»»

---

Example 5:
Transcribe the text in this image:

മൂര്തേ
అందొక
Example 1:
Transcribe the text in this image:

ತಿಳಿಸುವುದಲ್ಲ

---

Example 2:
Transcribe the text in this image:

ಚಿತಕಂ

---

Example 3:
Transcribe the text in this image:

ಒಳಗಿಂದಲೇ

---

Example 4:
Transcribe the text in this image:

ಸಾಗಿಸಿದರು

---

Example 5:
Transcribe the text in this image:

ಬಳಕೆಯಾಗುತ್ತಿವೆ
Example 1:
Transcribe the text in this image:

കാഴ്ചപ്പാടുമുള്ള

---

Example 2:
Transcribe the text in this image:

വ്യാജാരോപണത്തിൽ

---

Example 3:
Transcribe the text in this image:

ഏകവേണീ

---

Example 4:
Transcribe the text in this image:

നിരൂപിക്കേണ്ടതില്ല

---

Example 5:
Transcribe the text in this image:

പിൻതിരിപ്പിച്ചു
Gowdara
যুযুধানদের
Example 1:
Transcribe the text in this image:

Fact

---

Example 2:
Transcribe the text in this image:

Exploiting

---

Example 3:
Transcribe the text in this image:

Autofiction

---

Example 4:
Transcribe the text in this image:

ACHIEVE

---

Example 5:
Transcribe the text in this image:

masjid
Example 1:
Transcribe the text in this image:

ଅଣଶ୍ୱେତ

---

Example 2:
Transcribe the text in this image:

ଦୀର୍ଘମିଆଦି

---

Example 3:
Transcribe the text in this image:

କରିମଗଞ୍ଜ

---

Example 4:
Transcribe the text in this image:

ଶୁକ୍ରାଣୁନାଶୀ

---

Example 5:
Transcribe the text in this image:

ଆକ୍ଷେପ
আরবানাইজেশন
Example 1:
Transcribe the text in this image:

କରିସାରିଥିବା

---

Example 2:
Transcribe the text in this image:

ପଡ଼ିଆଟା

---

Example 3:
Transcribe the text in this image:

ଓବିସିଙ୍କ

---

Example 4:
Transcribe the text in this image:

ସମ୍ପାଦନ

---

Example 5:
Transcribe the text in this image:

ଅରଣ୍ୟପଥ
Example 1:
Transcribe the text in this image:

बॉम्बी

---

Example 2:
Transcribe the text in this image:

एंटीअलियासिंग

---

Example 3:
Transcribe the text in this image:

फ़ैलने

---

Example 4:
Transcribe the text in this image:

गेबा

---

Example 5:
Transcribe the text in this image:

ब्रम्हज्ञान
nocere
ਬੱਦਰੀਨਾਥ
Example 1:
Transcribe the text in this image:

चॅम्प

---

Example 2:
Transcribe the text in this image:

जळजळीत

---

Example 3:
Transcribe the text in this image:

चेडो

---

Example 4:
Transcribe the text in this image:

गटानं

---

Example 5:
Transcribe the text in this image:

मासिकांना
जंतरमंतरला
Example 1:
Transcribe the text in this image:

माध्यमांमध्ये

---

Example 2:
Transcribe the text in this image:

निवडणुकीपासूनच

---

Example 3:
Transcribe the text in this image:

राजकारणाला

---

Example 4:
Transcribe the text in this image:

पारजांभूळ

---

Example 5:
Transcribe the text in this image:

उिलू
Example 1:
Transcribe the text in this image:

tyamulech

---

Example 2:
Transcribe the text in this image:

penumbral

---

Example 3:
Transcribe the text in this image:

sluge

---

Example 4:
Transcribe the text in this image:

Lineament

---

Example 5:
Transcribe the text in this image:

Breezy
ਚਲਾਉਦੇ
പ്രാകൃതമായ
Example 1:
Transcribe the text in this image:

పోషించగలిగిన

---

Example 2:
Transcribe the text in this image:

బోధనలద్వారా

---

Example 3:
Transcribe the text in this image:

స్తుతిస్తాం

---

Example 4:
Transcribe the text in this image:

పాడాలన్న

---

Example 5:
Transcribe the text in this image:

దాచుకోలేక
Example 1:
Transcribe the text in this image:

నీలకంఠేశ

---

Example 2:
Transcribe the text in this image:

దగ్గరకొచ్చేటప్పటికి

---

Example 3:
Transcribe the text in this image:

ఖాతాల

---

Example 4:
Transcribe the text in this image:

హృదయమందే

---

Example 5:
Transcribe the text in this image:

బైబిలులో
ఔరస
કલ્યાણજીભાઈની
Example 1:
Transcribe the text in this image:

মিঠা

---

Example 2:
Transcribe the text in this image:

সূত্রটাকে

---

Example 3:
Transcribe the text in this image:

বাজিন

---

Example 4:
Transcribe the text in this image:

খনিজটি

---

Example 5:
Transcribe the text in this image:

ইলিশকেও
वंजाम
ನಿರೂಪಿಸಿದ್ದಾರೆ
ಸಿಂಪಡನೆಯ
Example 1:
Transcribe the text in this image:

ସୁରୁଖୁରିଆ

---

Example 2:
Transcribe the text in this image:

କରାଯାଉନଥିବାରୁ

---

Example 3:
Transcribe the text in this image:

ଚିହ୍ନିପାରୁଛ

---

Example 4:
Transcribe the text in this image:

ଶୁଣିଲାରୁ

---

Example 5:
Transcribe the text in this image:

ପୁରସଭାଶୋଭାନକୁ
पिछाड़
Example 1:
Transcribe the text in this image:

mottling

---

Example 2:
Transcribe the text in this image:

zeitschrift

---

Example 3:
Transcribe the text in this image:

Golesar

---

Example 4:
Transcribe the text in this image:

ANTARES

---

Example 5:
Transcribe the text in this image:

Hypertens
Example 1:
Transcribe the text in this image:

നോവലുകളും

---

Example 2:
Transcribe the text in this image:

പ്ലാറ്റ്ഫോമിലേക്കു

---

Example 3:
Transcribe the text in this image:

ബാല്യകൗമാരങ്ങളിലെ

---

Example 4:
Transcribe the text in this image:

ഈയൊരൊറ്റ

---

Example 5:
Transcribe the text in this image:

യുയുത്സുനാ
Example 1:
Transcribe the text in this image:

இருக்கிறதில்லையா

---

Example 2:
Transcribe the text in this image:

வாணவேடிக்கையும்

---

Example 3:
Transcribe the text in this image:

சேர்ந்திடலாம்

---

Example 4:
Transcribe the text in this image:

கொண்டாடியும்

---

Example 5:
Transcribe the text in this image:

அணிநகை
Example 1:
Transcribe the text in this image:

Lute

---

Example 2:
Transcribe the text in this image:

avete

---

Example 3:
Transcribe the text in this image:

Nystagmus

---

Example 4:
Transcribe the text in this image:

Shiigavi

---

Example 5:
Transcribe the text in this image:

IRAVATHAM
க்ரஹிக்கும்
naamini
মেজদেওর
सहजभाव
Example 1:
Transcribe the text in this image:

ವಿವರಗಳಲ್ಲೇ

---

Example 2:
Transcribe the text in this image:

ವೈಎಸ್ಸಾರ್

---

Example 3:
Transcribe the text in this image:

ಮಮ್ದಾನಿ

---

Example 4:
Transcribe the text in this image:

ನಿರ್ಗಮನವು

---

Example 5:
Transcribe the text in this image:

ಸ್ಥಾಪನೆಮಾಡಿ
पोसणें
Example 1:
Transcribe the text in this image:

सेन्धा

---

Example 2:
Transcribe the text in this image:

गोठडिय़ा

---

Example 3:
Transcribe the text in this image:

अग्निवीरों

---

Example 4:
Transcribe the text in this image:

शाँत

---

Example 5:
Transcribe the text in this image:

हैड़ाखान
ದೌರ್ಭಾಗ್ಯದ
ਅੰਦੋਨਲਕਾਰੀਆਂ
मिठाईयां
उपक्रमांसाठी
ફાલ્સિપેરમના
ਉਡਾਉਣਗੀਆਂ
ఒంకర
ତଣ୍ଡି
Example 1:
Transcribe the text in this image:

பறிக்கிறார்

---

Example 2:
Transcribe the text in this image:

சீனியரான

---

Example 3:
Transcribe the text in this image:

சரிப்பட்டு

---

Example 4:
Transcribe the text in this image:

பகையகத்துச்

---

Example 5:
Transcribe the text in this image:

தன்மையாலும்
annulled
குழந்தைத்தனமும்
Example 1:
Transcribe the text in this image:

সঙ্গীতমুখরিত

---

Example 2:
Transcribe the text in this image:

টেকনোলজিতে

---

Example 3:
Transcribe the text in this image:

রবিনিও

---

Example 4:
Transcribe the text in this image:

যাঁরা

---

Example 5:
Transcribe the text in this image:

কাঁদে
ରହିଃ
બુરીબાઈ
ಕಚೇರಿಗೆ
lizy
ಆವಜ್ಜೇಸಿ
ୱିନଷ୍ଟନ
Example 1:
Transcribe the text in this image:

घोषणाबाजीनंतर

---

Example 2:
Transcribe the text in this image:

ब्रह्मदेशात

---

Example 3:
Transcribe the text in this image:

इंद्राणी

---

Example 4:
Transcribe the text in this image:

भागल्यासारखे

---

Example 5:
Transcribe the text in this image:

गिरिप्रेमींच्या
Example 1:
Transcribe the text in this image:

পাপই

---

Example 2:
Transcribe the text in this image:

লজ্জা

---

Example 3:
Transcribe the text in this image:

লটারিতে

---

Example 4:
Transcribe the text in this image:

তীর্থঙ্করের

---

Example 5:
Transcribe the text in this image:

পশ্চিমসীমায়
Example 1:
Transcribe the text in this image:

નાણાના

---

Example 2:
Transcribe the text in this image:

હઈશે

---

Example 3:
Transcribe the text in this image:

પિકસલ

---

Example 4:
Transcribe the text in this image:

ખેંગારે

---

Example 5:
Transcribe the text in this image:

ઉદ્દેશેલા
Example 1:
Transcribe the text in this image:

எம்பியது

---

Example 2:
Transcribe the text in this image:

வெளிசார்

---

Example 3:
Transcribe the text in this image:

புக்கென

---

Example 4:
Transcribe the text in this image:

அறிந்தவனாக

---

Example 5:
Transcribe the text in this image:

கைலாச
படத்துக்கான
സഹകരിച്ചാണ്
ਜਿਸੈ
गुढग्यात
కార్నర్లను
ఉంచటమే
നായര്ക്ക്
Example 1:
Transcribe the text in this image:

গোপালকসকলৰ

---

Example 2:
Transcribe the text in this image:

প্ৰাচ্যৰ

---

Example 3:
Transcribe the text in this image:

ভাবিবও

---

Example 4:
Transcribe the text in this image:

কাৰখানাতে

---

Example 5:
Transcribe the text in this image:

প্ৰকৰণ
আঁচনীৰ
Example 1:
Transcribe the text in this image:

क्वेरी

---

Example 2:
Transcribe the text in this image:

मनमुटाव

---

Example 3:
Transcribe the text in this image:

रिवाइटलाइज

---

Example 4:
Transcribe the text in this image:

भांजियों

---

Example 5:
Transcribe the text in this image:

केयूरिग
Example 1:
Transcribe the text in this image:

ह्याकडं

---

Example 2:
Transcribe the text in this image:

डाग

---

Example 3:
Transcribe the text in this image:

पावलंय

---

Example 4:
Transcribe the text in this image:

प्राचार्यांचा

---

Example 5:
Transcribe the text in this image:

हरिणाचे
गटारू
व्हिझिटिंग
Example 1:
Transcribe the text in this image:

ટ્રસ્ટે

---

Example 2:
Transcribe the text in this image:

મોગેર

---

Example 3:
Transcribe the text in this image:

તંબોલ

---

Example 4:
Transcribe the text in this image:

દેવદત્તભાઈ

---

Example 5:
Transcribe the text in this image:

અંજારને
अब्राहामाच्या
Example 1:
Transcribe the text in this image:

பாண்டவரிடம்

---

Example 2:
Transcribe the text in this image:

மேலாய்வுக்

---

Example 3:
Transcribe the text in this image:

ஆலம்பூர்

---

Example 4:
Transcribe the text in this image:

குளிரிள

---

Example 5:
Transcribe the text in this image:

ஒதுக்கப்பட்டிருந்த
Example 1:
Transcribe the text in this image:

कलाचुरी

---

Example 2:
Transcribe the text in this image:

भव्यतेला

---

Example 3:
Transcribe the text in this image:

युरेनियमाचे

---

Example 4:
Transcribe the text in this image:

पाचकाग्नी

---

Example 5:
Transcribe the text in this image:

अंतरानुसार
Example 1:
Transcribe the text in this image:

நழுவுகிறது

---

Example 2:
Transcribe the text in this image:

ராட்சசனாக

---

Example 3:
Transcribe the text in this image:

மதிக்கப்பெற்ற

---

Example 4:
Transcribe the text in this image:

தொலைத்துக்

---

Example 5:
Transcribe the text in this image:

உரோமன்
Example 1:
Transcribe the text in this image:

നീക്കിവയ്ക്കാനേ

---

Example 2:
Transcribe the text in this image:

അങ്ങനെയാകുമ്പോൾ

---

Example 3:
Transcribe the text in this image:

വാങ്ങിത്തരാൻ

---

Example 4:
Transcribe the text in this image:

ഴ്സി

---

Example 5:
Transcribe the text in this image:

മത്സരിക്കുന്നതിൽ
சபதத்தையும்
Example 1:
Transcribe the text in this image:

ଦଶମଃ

««

### JOB
Can you convert the records, from the very first line through the line containing "നിരൂപിക്കേണ്ടതില്ല" (both included), into a numbered list that leaves out the blank lines?

### WRITTEN REPLY
1. ---
2. Example 5:
3. Transcribe the text in this image:
4. മൂര്തേ
5. అందొక
6. Example 1:
7. Transcribe the text in this image:
8. ತಿಳಿಸುವುದಲ್ಲ
9. ---
10. Example 2:
11. Transcribe the text in this image:
12. ಚಿತಕಂ
13. ---
14. Example 3:
15. Transcribe the text in this image:
16. ಒಳಗಿಂದಲೇ
17. ---
18. Example 4:
19. Transcribe the text in this image:
20. ಸಾಗಿಸಿದರು
21. ---
22. Example 5:
23. Transcribe the text in this image:
24. ಬಳಕೆಯಾಗುತ್ತಿವೆ
25. Example 1:
26. Transcribe the text in this image:
27. കാഴ്ചപ്പാടുമുള്ള
28. ---
29. Example 2:
30. Transcribe the text in this image:
31. വ്യാജാരോപണത്തിൽ
32. ---
33. Example 3:
34. Transcribe the text in this image:
35. ഏകവേണീ
36. ---
37. Example 4:
38. Transcribe the text in this image:
39. നിരൂപിക്കേണ്ടതില്ല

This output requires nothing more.